__Set of tasks__:
[A] In the membrane text, how much higher was the water flux of the fabricated PE-TFC membrane than that of the commercial RO membrane?
[B] Reproduce the part of the membrane text that begins at the words "Trimesoyl chloride" and stops after the words "Hydranautics/Nitto Denko, respectively.".

====== Text shown ======

In particular, its high surface
porosity could improve the mass transport at the PA layer-support interface, thereby
enhancing the membrane water flux 8. In addition, its highly interconnected, open
pore structure could further improve membrane permeation 26-28.

Despite many potential advantages, the PE
membrane has not been explored as a support material for the RO membrane. In
this work, for the first time, we demonstrate that the commercialized, porous
PE membrane can be used as a support to fabricate highly performing,
mechanically strong and chemically durable RO membranes via conventional IP. The fabrication parameters, including the support
pretreatment, monomer and additive compositions and post-heat treatment, were systematically
controlled to achieve high separation performance of the PE-supported TFC (PE-TFC)
membrane. The fabricated PE-TFC membrane exhibited ~30% higher water flux with ~0.4%
enhancement in NaCl rejection compared to a commercial RO membrane (SWC4+). In
addition, it was demonstrated that the PE-TFC membrane has superior mechanical
strength and organic solvent resistance compared to the commercial counterpart
by characterizing the mechanical and chemical stability of the membranes. The
structures and physicochemical properties of the prepared TFC membranes were
comprehensively characterized using various analysis tools including scanning
electron microscopy (SEM), atomic force microscopy (AFM), Fourier transform
infrared spectroscopy (FT-IR), X-ray photoelectron spectroscopy (XPS) and
contact angle measurement and correlated to their separation performance to
understand the membrane structure-property-performance relationship.


2. Materials and

2.1. Materials

Trimesoyl chloride
(TMC, 98.0%, Tokyo Chemical), m-phenylenediamine
(MPD, 99.0%, Tokyo Chemical), sodium dodecyl sulfate surfactant (SDS, 99.0%, Sigma-Aldrich), n-hexane (95.0%, Daejung Chemical), sodium chloride (NaCl, 99.0%, Samchun Chemical),
dodecane (99.0%, Sigma-Aldrich), tetrahydrofuran (THF, 99.0%, Daejung Chemical)
and toluene (99.5%, Daejung Chemical) were purchased and used without purification. De-ionized
(DI) water (18.2 M? cm) was supplied
from a Millipore Milli-Q purification system. A PE support (~20 mm
in thickness) and a commercial RO membrane (SWC4+) were received from SK
Innovation Co., Ltd. and Hydranautics/Nitto Denko, respectively.

====== Supplied records ======

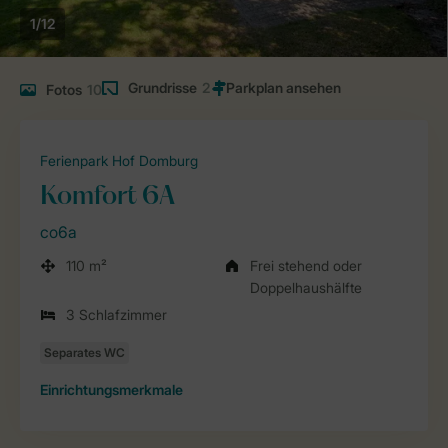
1/12
Grundrisse
2
Fotos
10
Ferienpark Hof Domburg
Komfort 6A
co6a
110 m²
Frei stehend oder
Doppelhaushälfte
3 Schlafzimmer
Einrichtungsmerkmale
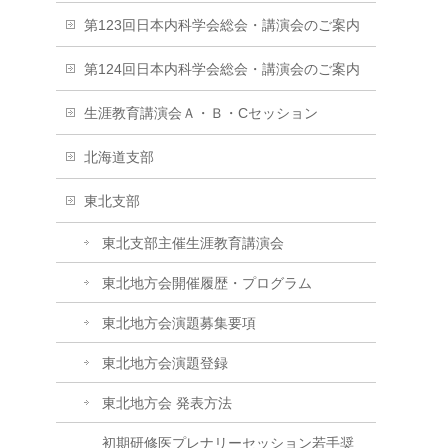
第123回日本内科学会総会・講演会のご案内
第124回日本内科学会総会・講演会のご案内
生涯教育講演会Ａ・Ｂ・Cセッション
北海道支部
東北支部
東北支部主催生涯教育講演会
東北地方会開催履歴・プログラム
東北地方会演題募集要項
東北地方会演題登録
東北地方会 発表方法
初期研修医プレナリーセッション若手奨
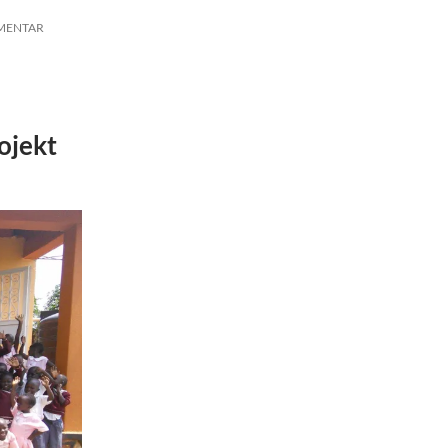
MMENTAR
ojekt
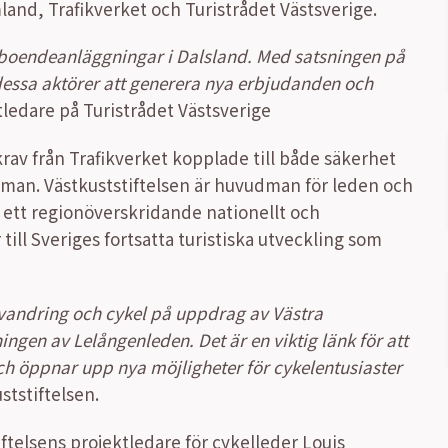
land, Trafikverket och Turistrådet Västsverige.
 boendeanläggningar i Dalsland. Med satsningen på
dessa aktörer att generera nya erbjudanden och
tledare på Turistrådet Västsverige
krav från Trafikverket kopplade till både säkerhet
udman. Västkuststiftelsen är huvudman för leden och
l ett regionöverskridande nationellt och
till Sveriges fortsatta turistiska utveckling som
ör vandring och cykel på uppdrag av Västra
ngen av Lelångenleden. Det är en viktig länk för att
 öppnar upp nya möjligheter för cykelentusiaster
ststiftelsen.
ftelsens projektledare för cykelleder Louis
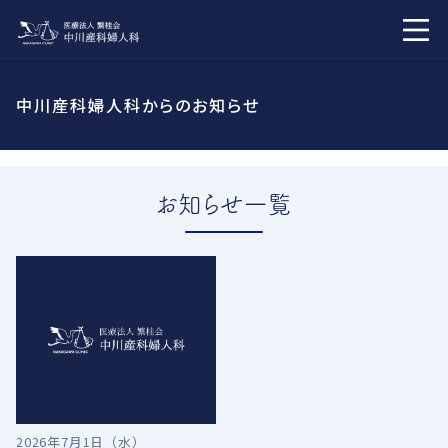
中川産科婦人科からのお知らせ
お知らせ一覧
2026年7月1日（水）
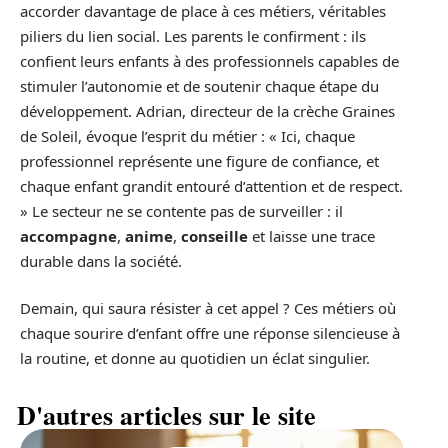
accorder davantage de place à ces métiers, véritables
piliers du lien social. Les parents le confirment : ils
confient leurs enfants à des professionnels capables de
stimuler l’autonomie et de soutenir chaque étape du
développement. Adrian, directeur de la crèche Graines
de Soleil, évoque l’esprit du métier : « Ici, chaque
professionnel représente une figure de confiance, et
chaque enfant grandit entouré d’attention et de respect.
» Le secteur ne se contente pas de surveiller : il
accompagne
,
anime
,
conseille
et laisse une trace
durable dans la société.
Demain, qui saura résister à cet appel ? Ces métiers où
chaque sourire d’enfant offre une réponse silencieuse à
la routine, et donne au quotidien un éclat singulier.
D'autres articles sur le site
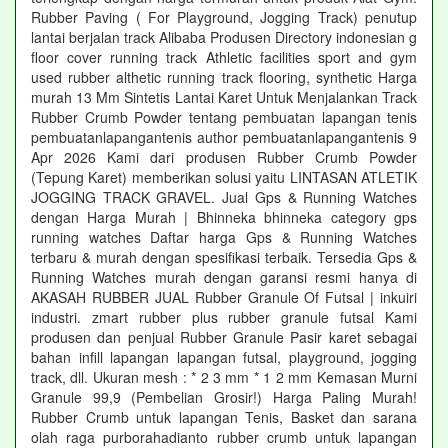
Rubber Paving ( For Playground, Jogging Track) penutup
lantai berjalan track Alibaba Produsen Directory indonesian g
floor cover running track Athletic facilities sport and gym
used rubber althetic running track flooring, synthetic Harga
murah 13 Mm Sintetis Lantai Karet Untuk Menjalankan Track
Rubber Crumb Powder tentang pembuatan lapangan tenis
pembuatanlapangantenis author pembuatanlapangantenis 9
Apr 2026 Kami dari produsen Rubber Crumb Powder
(Tepung Karet) memberikan solusi yaitu LINTASAN ATLETIK
JOGGING TRACK GRAVEL. Jual Gps & Running Watches
dengan Harga Murah | Bhinneka bhinneka category gps
running watches Daftar harga Gps & Running Watches
terbaru & murah dengan spesifikasi terbaik. Tersedia Gps &
Running Watches murah dengan garansi resmi hanya di
AKASAH RUBBER JUAL Rubber Granule Of Futsal | inkuiri
industri. zmart rubber plus rubber granule futsal Kami
produsen dan penjual Rubber Granule Pasir karet sebagai
bahan infill lapangan lapangan futsal, playground, jogging
track, dll. Ukuran mesh : * 2 3 mm * 1 2 mm Kemasan Murni
Granule 99,9 (Pembelian Grosir!) Harga Paling Murah!
Rubber Crumb untuk lapangan Tenis, Basket dan sarana
olah raga purborahadianto rubber crumb untuk lapangan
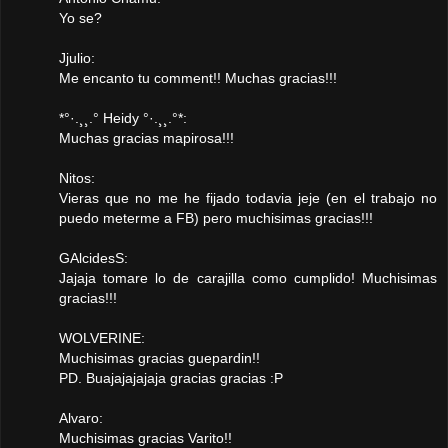
Yo se?
Jjulio:
Me encanto tu comment!! Muchas gracias!!!
*°·.¸¸.° Heidy °·.¸¸.°*:
Muchas gracias mapirosa!!!
Nitos:
Vieras que no me he fijado todavia jeje (en el trabajo no
puedo meterme a FB) pero muchisimas gracias!!!
GAlcidesS:
Jajaja tomare lo de carajilla como cumplido! Muchisimas
gracias!!!
WOLVERINE:
Muchisimas gracias guepardin!!
PD. Buajajajajaja gracias gracias :P
Alvaro:
Muchisimas gracias Varito!!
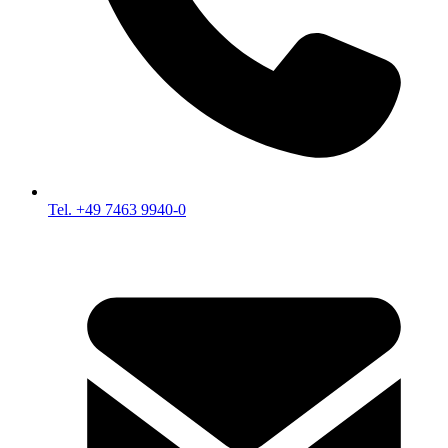
Tel. +49 7463 9940-0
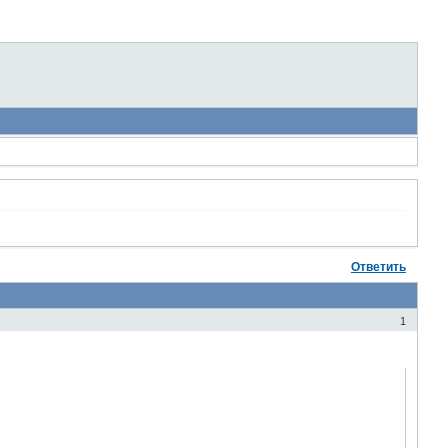
Ответить
1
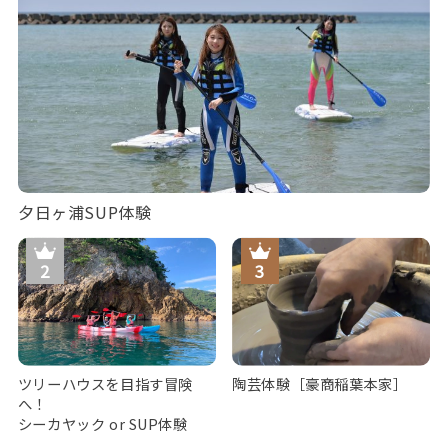
夕日ヶ浦SUP体験
ツリーハウスを目指す冒険
陶芸体験［豪商稲葉本家］
へ！
シーカヤック or SUP体験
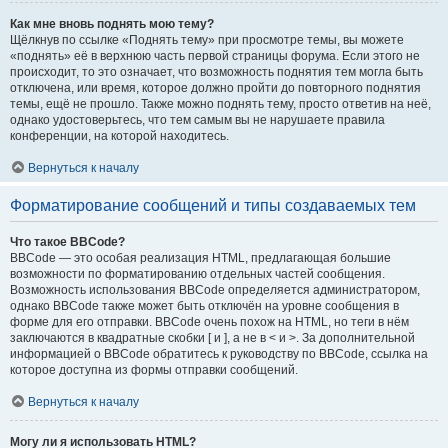
Как мне вновь поднять мою тему?
Щёлкнув по ссылке «Поднять тему» при просмотре темы, вы можете
«поднять» её в верхнюю часть первой страницы форума. Если этого не
происходит, то это означает, что возможность поднятия тем могла быть
отключена, или время, которое должно пройти до повторного поднятия
темы, ещё не прошло. Также можно поднять тему, просто ответив на неё,
однако удостоверьтесь, что тем самым вы не нарушаете правила
конференции, на которой находитесь.
Вернуться к началу
Форматирование сообщений и типы создаваемых тем
Что такое BBCode?
BBCode — это особая реализация HTML, предлагающая большие
возможности по форматированию отдельных частей сообщения.
Возможность использования BBCode определяется администратором,
однако BBCode также может быть отключён на уровне сообщения в
форме для его отправки. BBCode очень похож на HTML, но теги в нём
заключаются в квадратные скобки [ и ], а не в < и >. За дополнительной
информацией о BBCode обратитесь к руководству по BBCode, ссылка на
которое доступна из формы отправки сообщений.
Вернуться к началу
Могу ли я использовать HTML?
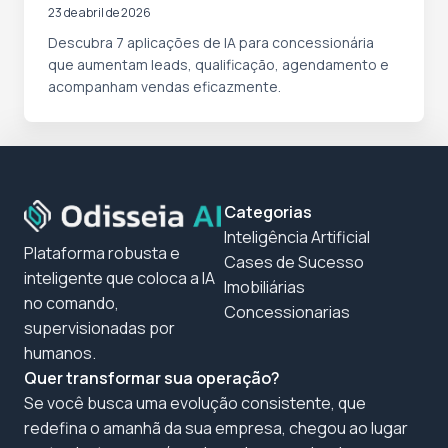
23 de abril de 2026
Descubra 7 aplicações de IA para concessionária
que aumentam leads, qualificação, agendamento e
acompanham vendas eficazmente.
Categorias
Inteligência Artificial
Plataforma robusta e
Cases de Sucesso
inteligente que coloca a IA
Imobiliárias
no comando,
Concessionarias
supervisionadas por
humanos.
Quer transformar sua operação?
Se você busca uma evolução consistente, que
redefina o amanhã da sua empresa, chegou ao lugar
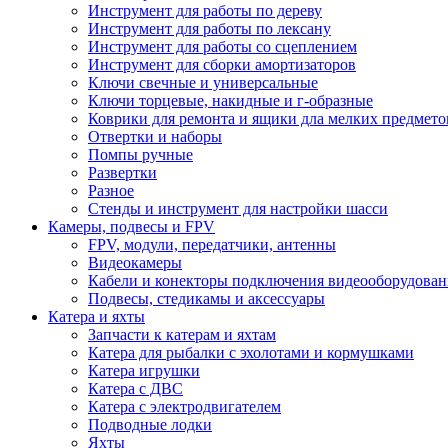
Инструмент для работы по дереву
Инструмент для работы по лексану
Инструмент для работы со сцеплением
Инструмент для сборки амортизаторов
Ключи свечные и универсальные
Ключи торцевые, накидные и г-образные
Коврики для ремонта и ящики дла мелких предмето
Отвертки и наборы
Помпы ручные
Развертки
Разное
Стенды и инструмент для настройки шасси
Камеры, подвесы и FPV
FPV, модули, передатчики, антенны
Видеокамеры
Кабели и конекторы подключения видеооборудован
Подвесы, стедикамы и аксессуары
Катера и яхты
Запчасти к катерам и яхтам
Катера для рыбалки с эхолотами и кормушками
Катера игрушки
Катера с ДВС
Катера с электродвигателем
Подводные лодки
Яхты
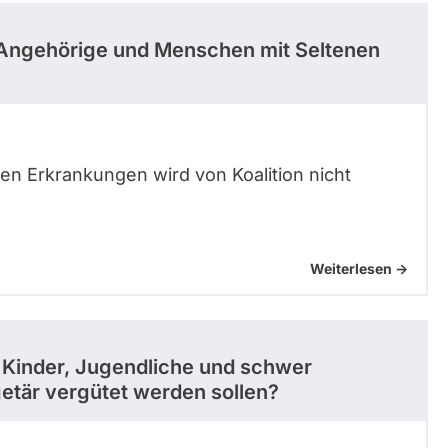
 Angehörige und Menschen mit Seltenen
en Erkrankungen wird von Koalition nicht
Weiterlesen ->
ur Kinder, Jugendliche und schwer
tär vergütet werden sollen?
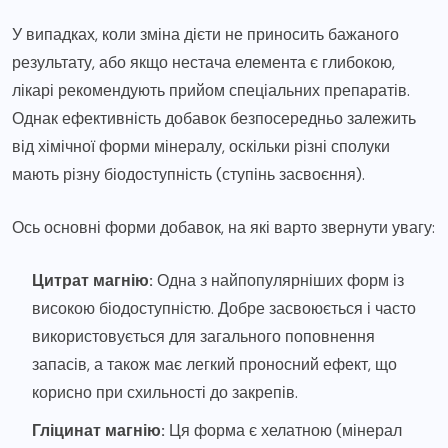
У випадках, коли зміна дієти не приносить бажаного
результату, або якщо нестача елемента є глибокою,
лікарі рекомендують прийом спеціальних препаратів.
Однак ефективність добавок безпосередньо залежить
від хімічної форми мінералу, оскільки різні сполуки
мають різну біодоступність (ступінь засвоєння).
Ось основні форми добавок, на які варто звернути увагу:
Цитрат магнію:
Одна з найпопулярніших форм із
високою біодоступністю. Добре засвоюється і часто
використовується для загального поповнення
запасів, а також має легкий проносний ефект, що
корисно при схильності до закрепів.
Гліцинат магнію:
Ця форма є хелатною (мінерал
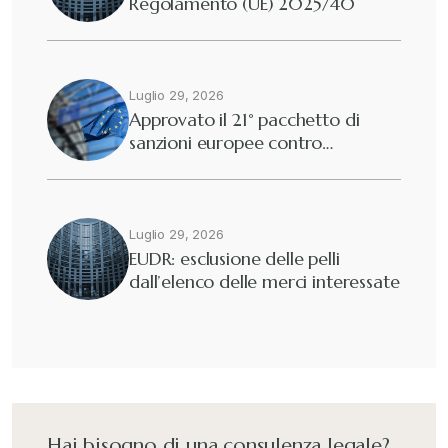
Regolamento (UE) 2025/40
Diritto tributario nazionale
+
Dogane
Luglio 29, 2026
+
Approvato il 21° pacchetto di
sanzioni europee contro…
Eutekne
+
Fisco e tributi
+
Luglio 29, 2026
EUDR: esclusione delle pelli
dall’elenco delle merci interessate
Guide e Manuali
+
Il Doganalista
+
International Trade Topics
+
Hai bisogno di una consulenza legale?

======

__Answers for this exercise__:
[A] About 30% higher than the commercial SWC4+ membrane.

[B]
Trimesoyl chloride
(TMC, 98.0%, Tokyo Chemical), m-phenylenediamine
(MPD, 99.0%, Tokyo Chemical), sodium dodecyl sulfate surfactant (SDS, 99.0%, Sigma-Aldrich), n-hexane (95.0%, Daejung Chemical), sodium chloride (NaCl, 99.0%, Samchun Chemical),
dodecane (99.0%, Sigma-Aldrich), tetrahydrofuran (THF, 99.0%, Daejung Chemical)
and toluene (99.5%, Daejung Chemical) were purchased and used without purification. De-ionized
(DI) water (18.2 M? cm) was supplied
from a Millipore Milli-Q purification system. A PE support (~20 mm
in thickness) and a commercial RO membrane (SWC4+) were received from SK
Innovation Co., Ltd. and Hydranautics/Nitto Denko, respectively.